Exercise input
=== Begin Enclosure ===
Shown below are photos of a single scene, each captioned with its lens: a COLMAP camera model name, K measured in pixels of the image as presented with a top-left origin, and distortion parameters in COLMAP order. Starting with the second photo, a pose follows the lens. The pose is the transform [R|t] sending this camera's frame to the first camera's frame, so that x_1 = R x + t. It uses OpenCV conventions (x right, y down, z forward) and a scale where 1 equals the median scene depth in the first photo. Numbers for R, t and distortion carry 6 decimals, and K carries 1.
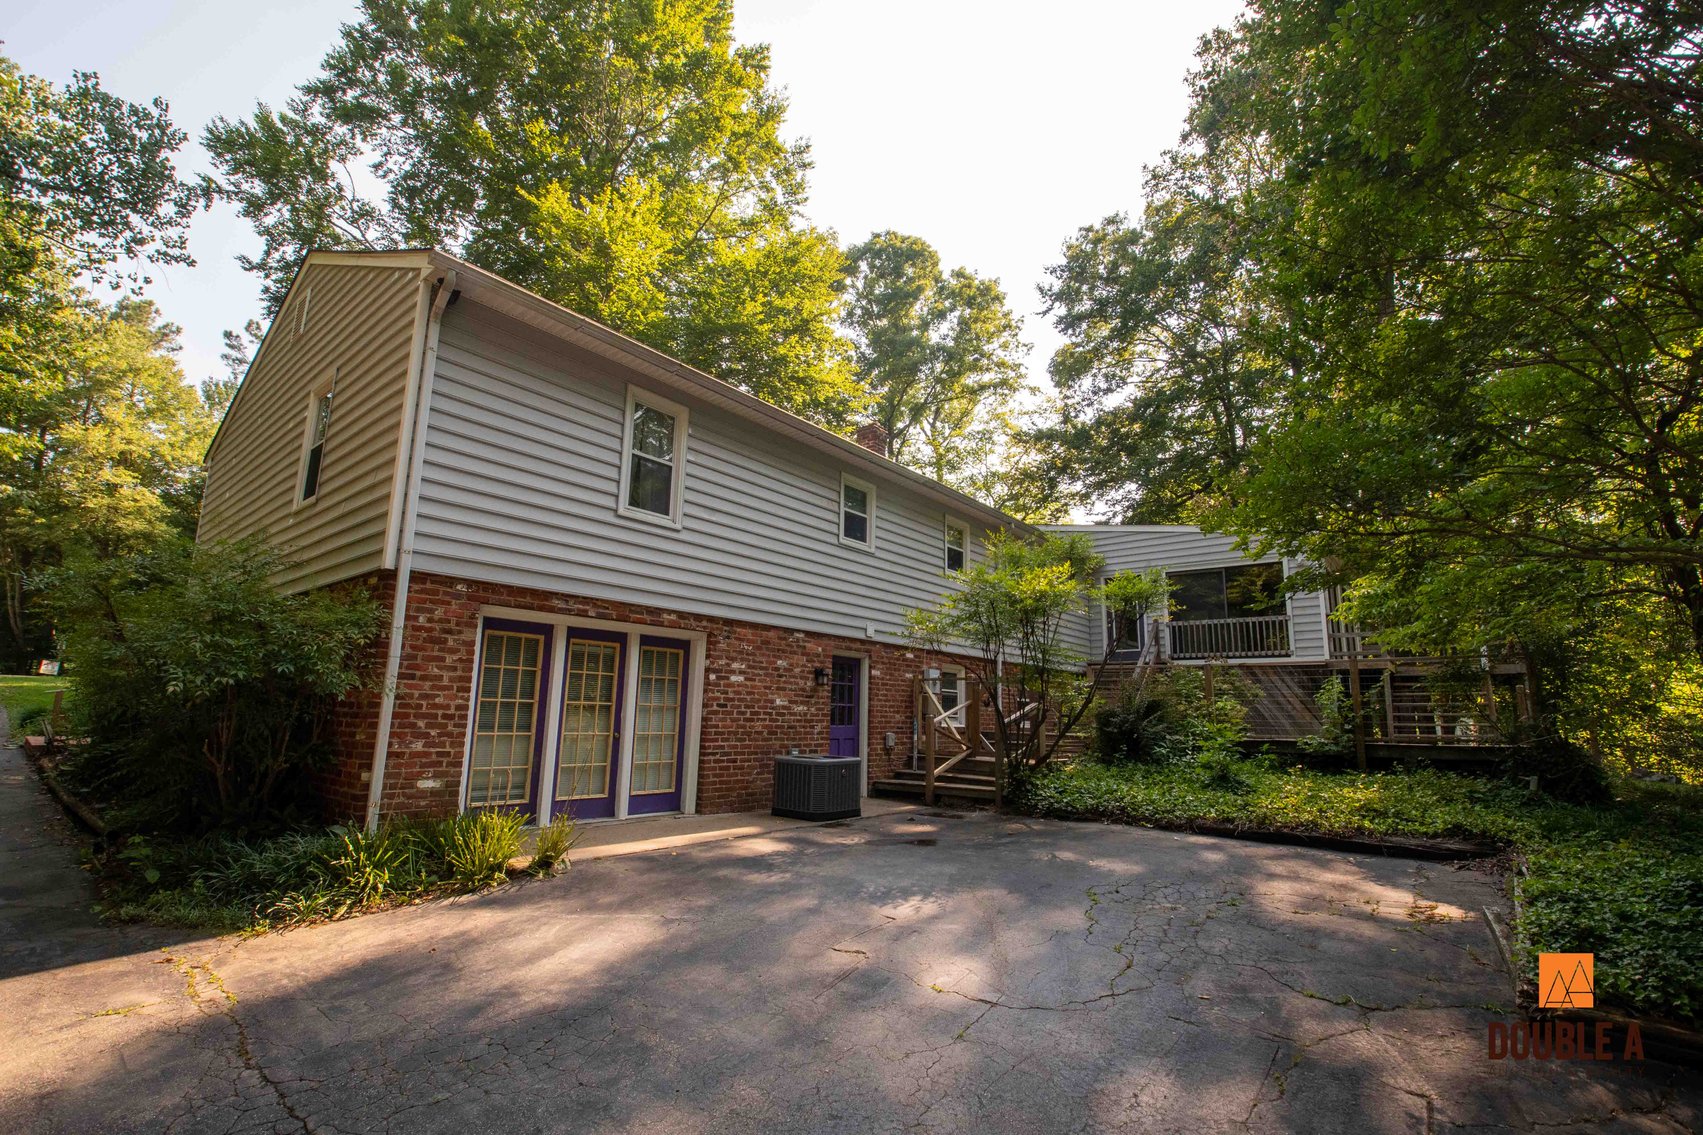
lens RADIAL K [[754.1, 0, 860.4], [0, 754.1, 586.1], [0, 0, 1]] dist [-0.025471, -0.003904]
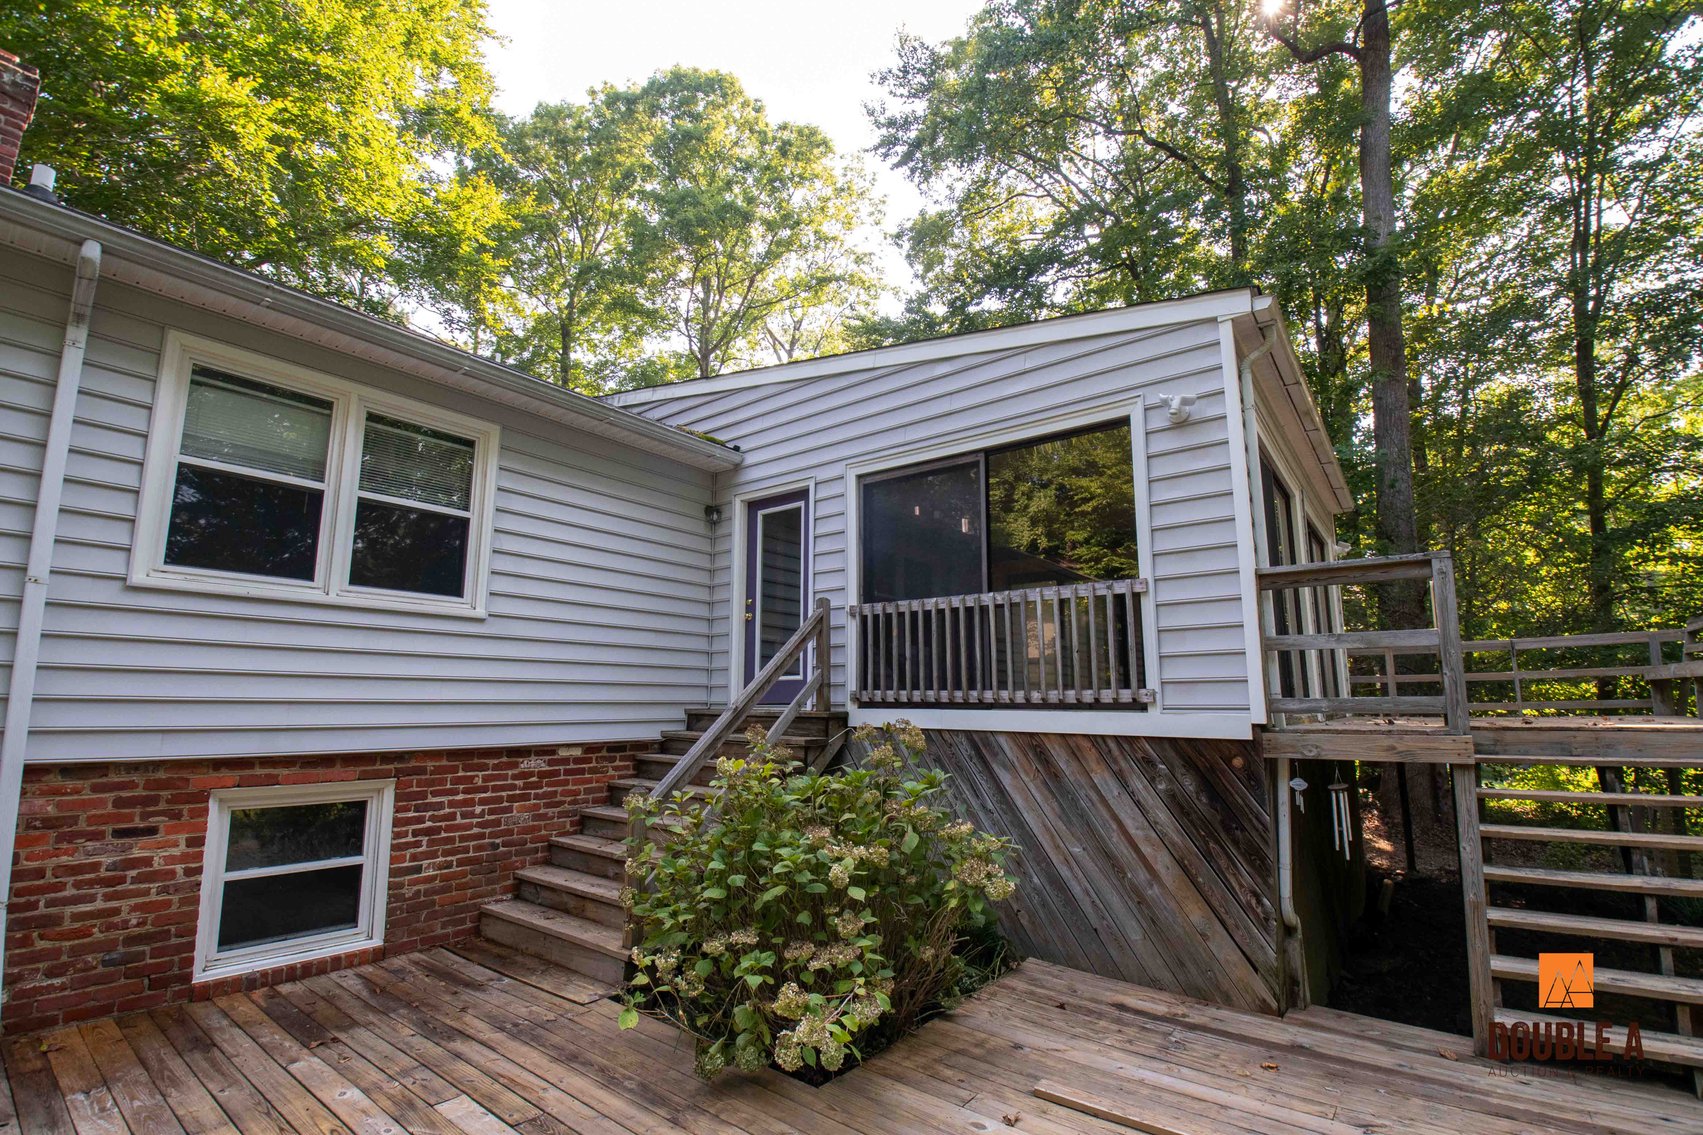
lens RADIAL K [[754.1, 0, 860.4], [0, 754.1, 586.1], [0, 0, 1]] dist [-0.025471, -0.003904]
pose [[0.999464, -0.015198, 0.029002, 0.447756], [0.014475, 0.999584, 0.024954, 0.032444], [-0.029369, -0.024521, 0.999268, 0.690490]]
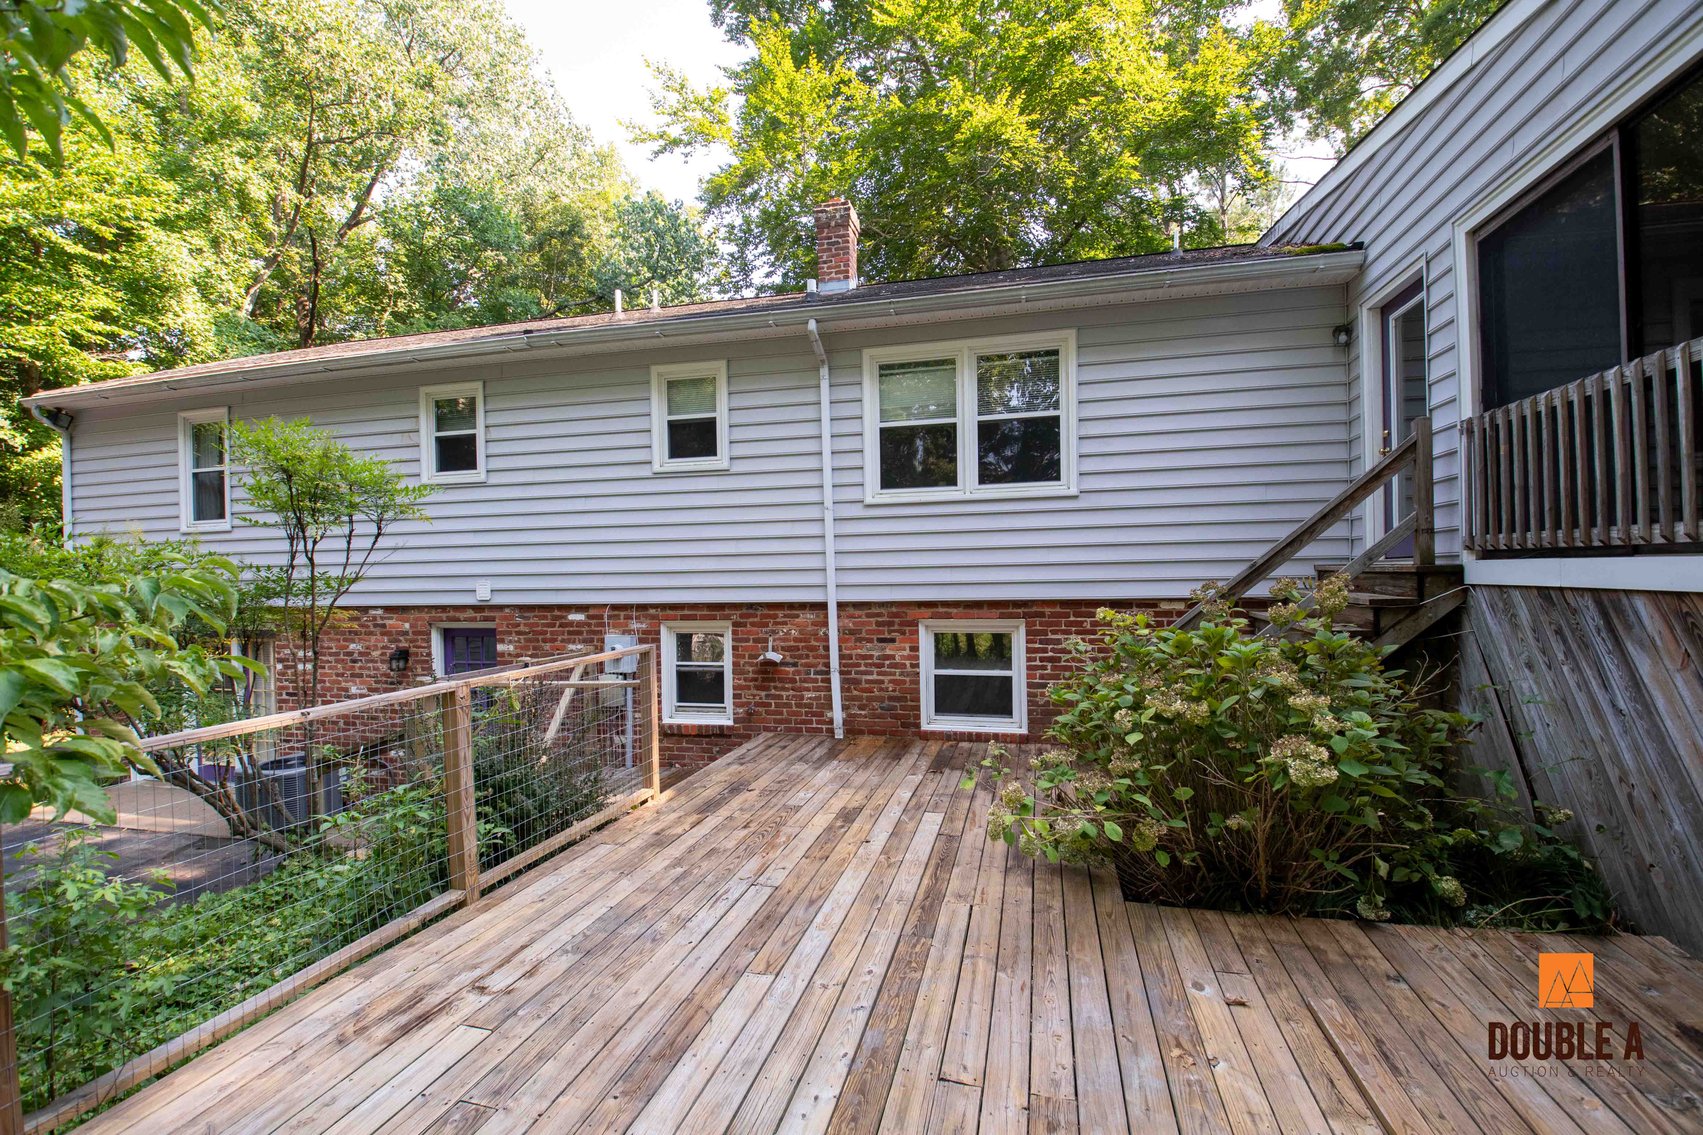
lens RADIAL K [[740.9, 0, 859.3], [0, 740.9, 584.1], [0, 0, 1]] dist [0.069731, -0.066180]
pose [[0.426301, -0.015933, -0.904441, 0.614361], [0.188016, 0.979570, 0.071363, 0.049670], [0.884826, -0.200471, 0.420587, 0.745395]]
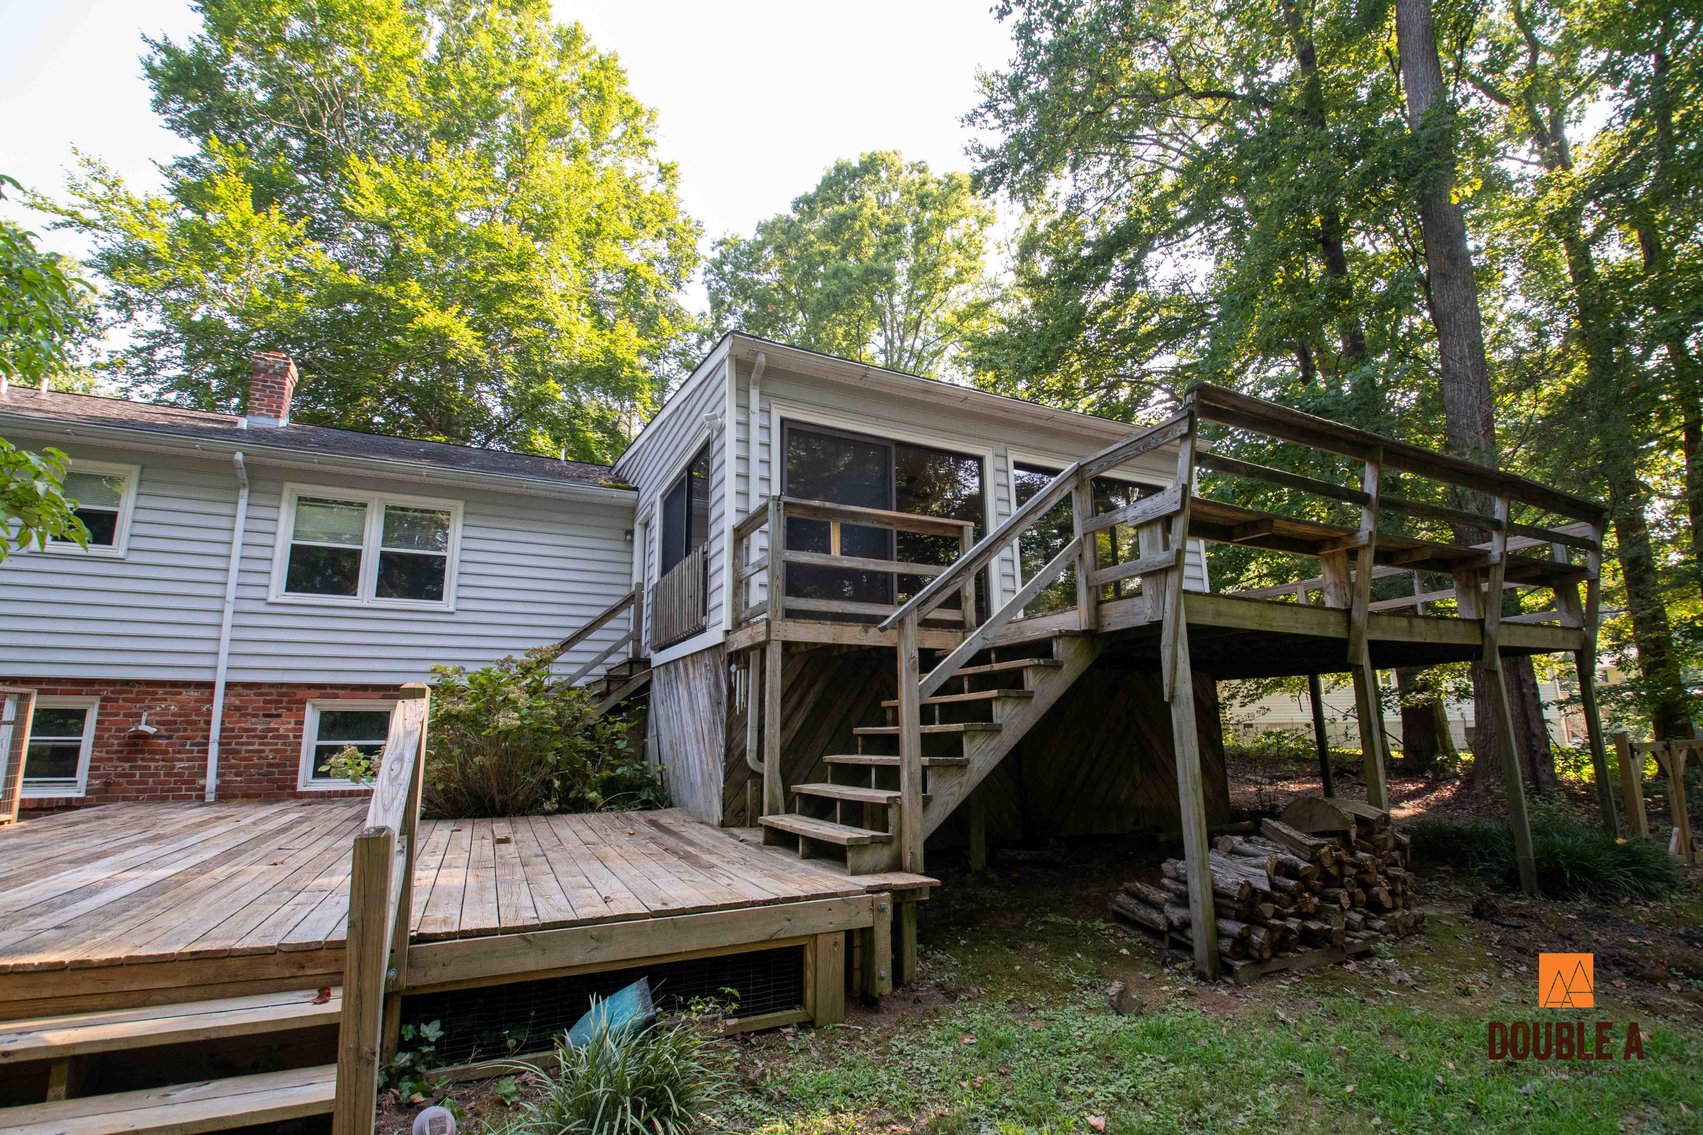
lens RADIAL K [[754.1, 0, 860.4], [0, 754.1, 586.1], [0, 0, 1]] dist [-0.025471, -0.003904]
pose [[0.905305, -0.116936, -0.408348, 0.837214], [0.109991, 0.993105, -0.040538, 0.094680], [0.410273, -0.008215, 0.911926, 0.624797]]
=== End Enclosure ===
What to do
Can you reproduce the whole listing above word for word, leaving out the pictures?

Answer
Shown below are photos of a single scene, each captioned with its lens: a COLMAP camera model name, K measured in pixels of the image as presented with a top-left origin, and distortion parameters in COLMAP order. Starting with the second photo, a pose follows the lens. The pose is the transform [R|t] sending this camera's frame to the first camera's frame, so that x_1 = R x + t. It uses OpenCV conventions (x right, y down, z forward) and a scale where 1 equals the median scene depth in the first photo. Numbers for R, t and distortion carry 6 decimals, and K carries 1.
lens RADIAL K [[754.1, 0, 860.4], [0, 754.1, 586.1], [0, 0, 1]] dist [-0.025471, -0.003904]
lens RADIAL K [[754.1, 0, 860.4], [0, 754.1, 586.1], [0, 0, 1]] dist [-0.025471, -0.003904]
pose [[0.999464, -0.015198, 0.029002, 0.447756], [0.014475, 0.999584, 0.024954, 0.032444], [-0.029369, -0.024521, 0.999268, 0.690490]]
lens RADIAL K [[740.9, 0, 859.3], [0, 740.9, 584.1], [0, 0, 1]] dist [0.069731, -0.066180]
pose [[0.426301, -0.015933, -0.904441, 0.614361], [0.188016, 0.979570, 0.071363, 0.049670], [0.884826, -0.200471, 0.420587, 0.745395]]
lens RADIAL K [[754.1, 0, 860.4], [0, 754.1, 586.1], [0, 0, 1]] dist [-0.025471, -0.003904]
pose [[0.905305, -0.116936, -0.408348, 0.837214], [0.109991, 0.993105, -0.040538, 0.094680], [0.410273, -0.008215, 0.911926, 0.624797]]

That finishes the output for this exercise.